> _TEXTE DE LECTURE_
+---+

Autre titre mémorable de ce conflit côté ouest : le morceau « New York New York » de Tha Dogg Pound sorti en 1995. Sans parler des paroles toujours aussi violentes, c’est surtout son clip qui va exciter les foules. On y voit le crew détruire la ville de New-York façon Godzilla, ni plus ni moins. Le message est clair : les Californiens affichent leur supériorité sur les New-Yorkais. C’en est largement trop pour Mobb Deep qui ne manquera pas de répondre en miroir à leurs ennemis avec le titre « L.AL.A », tourné non pas à la Cité des Anges, mais également dans les rues de la Grosse Pomme.

La tension monte et les rivalités vont devenir de plus en plus violentes entre les rappeurs de l’est et de l’ouest. Et finalement, ce qui devait arriver arriva : dans la mesure où les mots ne suffisent plus à exprimer leur haine, voilà que les balles textuelles ont été remplacées par des balles réelles.

+---+

> _DONNÉES ÉTUDIÉES_
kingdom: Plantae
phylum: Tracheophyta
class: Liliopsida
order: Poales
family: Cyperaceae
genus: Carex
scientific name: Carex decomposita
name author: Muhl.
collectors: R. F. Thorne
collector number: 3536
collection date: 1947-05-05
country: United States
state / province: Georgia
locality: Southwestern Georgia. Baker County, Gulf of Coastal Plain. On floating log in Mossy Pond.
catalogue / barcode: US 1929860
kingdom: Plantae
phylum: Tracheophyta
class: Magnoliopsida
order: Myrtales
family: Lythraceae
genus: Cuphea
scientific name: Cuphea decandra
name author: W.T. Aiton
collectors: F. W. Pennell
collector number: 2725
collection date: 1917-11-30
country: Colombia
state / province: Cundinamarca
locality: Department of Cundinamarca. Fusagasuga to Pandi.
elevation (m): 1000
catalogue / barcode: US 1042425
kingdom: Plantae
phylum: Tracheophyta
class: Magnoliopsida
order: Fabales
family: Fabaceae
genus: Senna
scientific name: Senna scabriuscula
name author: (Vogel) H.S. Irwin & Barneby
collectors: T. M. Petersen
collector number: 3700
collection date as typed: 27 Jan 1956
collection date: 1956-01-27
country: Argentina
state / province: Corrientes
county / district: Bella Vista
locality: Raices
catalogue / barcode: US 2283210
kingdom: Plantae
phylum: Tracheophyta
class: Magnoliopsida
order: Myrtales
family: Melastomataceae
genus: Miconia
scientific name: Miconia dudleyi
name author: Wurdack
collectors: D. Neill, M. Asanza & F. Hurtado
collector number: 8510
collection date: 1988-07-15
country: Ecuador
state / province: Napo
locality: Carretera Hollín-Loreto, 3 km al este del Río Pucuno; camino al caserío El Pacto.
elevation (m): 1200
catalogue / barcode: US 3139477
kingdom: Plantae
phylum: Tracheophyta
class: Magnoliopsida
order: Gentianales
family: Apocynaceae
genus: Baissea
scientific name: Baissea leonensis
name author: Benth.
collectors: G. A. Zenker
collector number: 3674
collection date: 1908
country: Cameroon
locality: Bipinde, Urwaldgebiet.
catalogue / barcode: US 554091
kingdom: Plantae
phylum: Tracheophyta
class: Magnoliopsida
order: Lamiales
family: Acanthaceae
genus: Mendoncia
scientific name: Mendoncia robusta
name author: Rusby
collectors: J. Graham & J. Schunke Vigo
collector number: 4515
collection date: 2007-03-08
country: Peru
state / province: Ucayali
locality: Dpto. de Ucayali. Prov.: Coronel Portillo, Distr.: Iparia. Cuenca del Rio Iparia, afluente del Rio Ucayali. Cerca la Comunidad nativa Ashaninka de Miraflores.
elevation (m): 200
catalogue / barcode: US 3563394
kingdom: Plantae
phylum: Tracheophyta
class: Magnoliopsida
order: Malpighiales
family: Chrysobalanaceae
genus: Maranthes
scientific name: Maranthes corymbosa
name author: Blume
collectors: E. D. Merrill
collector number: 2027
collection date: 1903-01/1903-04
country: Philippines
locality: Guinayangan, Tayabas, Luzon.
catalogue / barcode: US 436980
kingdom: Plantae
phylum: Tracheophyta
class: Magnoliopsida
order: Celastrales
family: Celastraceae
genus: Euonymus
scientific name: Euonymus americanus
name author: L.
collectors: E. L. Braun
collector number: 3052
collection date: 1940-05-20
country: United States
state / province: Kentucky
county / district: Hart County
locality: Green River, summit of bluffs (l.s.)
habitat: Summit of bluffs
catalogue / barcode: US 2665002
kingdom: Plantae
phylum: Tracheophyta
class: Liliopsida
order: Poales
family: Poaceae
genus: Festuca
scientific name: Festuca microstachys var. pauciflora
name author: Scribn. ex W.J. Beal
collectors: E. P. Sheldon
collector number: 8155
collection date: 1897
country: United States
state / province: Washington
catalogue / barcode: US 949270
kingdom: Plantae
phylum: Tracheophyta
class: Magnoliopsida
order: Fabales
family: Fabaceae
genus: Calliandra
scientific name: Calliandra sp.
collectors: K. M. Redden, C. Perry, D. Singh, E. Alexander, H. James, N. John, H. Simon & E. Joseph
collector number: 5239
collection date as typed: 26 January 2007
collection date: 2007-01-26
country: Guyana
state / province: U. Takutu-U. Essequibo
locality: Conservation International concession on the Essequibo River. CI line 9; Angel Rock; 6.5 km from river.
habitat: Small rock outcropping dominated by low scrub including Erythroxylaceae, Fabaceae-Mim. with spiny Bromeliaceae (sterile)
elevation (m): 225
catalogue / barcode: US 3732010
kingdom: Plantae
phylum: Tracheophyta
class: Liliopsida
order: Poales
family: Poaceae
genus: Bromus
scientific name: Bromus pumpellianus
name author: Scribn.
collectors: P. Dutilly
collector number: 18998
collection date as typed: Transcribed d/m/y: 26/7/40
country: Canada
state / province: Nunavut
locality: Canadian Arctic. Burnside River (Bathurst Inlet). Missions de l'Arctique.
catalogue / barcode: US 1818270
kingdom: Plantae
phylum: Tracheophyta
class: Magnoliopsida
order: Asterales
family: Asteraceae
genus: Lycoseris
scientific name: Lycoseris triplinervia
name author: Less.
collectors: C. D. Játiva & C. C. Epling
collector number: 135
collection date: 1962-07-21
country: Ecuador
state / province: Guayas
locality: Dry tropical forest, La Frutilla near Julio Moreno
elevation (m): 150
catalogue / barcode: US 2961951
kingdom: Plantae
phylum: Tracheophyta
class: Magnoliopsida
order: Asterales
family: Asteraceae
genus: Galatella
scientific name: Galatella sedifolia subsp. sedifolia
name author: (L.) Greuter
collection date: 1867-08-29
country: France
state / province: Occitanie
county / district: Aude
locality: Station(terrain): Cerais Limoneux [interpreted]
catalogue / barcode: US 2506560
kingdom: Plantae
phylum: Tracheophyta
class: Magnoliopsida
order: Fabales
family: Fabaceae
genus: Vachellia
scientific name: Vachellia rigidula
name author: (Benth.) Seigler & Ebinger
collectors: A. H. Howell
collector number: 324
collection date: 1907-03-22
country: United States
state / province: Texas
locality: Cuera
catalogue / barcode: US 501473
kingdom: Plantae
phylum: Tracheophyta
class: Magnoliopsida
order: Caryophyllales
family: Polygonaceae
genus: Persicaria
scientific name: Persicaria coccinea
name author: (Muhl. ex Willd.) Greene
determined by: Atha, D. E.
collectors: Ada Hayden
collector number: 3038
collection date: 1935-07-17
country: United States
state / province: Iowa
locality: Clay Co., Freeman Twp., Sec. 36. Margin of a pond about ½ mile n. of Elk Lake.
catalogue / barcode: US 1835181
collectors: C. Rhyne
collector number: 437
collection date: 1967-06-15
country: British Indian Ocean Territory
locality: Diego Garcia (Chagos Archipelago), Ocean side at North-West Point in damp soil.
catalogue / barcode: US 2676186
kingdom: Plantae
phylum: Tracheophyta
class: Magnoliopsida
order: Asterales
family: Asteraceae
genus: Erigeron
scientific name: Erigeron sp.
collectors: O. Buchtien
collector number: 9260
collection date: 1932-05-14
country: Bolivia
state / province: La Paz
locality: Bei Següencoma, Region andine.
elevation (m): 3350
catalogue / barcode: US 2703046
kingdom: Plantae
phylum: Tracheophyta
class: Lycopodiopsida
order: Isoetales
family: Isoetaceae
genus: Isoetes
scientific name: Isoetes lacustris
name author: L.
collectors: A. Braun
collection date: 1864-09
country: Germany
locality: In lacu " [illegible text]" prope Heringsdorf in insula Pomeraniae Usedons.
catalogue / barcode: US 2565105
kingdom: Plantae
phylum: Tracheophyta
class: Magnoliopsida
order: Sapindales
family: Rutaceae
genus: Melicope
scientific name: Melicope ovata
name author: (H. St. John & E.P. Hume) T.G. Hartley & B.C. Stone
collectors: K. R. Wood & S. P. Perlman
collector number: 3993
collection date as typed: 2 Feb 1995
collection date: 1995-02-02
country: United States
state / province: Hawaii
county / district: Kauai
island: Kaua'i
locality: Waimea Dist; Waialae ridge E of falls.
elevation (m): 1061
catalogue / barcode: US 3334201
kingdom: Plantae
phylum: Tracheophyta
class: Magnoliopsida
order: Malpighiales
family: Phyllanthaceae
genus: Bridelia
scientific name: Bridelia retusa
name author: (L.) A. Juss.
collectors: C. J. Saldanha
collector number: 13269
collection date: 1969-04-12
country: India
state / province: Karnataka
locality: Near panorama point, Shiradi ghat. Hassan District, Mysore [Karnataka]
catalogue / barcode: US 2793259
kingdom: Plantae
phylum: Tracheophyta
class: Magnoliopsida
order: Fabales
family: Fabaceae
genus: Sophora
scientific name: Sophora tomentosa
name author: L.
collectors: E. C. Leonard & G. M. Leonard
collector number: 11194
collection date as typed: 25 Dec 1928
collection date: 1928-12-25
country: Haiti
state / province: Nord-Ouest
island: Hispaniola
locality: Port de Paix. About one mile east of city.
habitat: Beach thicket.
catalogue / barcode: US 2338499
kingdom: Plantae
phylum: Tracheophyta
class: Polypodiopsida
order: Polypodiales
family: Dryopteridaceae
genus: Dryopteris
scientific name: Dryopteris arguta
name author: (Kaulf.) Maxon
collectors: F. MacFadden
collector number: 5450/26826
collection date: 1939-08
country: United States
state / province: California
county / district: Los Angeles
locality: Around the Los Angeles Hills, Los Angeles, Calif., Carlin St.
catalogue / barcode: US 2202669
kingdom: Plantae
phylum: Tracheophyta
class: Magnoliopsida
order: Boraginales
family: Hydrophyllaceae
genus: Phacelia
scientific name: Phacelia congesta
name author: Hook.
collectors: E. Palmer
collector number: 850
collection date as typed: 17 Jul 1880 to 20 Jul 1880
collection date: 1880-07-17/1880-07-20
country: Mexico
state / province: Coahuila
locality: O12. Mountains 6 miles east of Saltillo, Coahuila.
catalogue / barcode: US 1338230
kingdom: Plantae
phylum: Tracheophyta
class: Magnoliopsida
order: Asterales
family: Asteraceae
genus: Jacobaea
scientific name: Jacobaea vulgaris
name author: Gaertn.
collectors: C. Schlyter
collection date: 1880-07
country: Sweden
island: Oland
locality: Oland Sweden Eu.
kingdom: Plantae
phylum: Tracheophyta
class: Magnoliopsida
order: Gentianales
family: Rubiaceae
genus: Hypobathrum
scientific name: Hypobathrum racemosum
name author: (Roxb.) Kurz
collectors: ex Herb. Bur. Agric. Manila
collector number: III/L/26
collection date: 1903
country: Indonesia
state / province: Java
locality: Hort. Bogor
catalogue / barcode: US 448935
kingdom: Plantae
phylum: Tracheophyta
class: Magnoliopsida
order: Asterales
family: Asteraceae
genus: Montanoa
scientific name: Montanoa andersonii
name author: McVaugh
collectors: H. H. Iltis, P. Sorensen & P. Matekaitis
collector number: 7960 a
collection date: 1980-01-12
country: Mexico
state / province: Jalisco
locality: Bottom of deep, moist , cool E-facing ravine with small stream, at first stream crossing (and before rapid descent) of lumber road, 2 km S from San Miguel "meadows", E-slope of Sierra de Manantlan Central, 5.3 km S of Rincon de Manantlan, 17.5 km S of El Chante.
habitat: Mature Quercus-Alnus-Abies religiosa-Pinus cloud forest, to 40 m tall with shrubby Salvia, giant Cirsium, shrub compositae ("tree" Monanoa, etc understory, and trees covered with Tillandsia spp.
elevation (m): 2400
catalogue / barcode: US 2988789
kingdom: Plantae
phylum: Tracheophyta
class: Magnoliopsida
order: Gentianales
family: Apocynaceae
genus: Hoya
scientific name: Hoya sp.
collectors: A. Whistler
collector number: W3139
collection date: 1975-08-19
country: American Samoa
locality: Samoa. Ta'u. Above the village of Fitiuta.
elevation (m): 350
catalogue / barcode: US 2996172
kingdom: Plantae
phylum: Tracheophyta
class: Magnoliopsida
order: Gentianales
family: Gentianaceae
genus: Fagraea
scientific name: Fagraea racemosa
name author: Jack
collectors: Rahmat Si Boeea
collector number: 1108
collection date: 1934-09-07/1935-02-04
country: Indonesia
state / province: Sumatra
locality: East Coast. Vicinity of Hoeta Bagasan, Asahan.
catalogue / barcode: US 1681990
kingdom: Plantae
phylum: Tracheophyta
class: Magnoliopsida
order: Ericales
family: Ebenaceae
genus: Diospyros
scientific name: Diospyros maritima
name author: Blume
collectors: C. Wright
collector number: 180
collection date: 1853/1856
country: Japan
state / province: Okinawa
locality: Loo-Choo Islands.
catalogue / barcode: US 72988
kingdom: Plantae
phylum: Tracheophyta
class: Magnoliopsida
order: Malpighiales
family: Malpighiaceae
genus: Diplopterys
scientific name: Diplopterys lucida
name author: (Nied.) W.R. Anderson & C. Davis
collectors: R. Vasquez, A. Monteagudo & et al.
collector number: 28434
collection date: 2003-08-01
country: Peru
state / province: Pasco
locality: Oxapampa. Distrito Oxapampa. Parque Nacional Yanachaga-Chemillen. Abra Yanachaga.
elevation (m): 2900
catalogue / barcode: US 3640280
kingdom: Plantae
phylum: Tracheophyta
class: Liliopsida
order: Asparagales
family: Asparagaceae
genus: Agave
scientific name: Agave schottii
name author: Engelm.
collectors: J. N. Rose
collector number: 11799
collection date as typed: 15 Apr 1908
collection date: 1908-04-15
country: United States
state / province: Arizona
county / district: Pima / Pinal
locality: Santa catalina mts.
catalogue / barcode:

+---+

> _CONSIGNES_
[1] Répondez aux questions suivantes à partir du texte de lecture.
(a) En quelle année est sorti le morceau « New York New York » de Tha Dogg Pound ?
(b) Quel groupe répond avec le titre « L.AL.A » ?
(c) Par quoi les balles textuelles ont-elles été remplacées ?
[2] Recopiez le passage du texte de lecture depuis « La tension monte » jusqu'à « des balles réelles. » inclus.

> _CORRIGÉS_
[1]
(a) En 1995.
(b) Mobb Deep.
(c) Par des balles réelles.

[2]
La tension monte et les rivalités vont devenir de plus en plus violentes entre les rappeurs de l’est et de l’ouest. Et finalement, ce qui devait arriver arriva : dans la mesure où les mots ne suffisent plus à exprimer leur haine, voilà que les balles textuelles ont été remplacées par des balles réelles.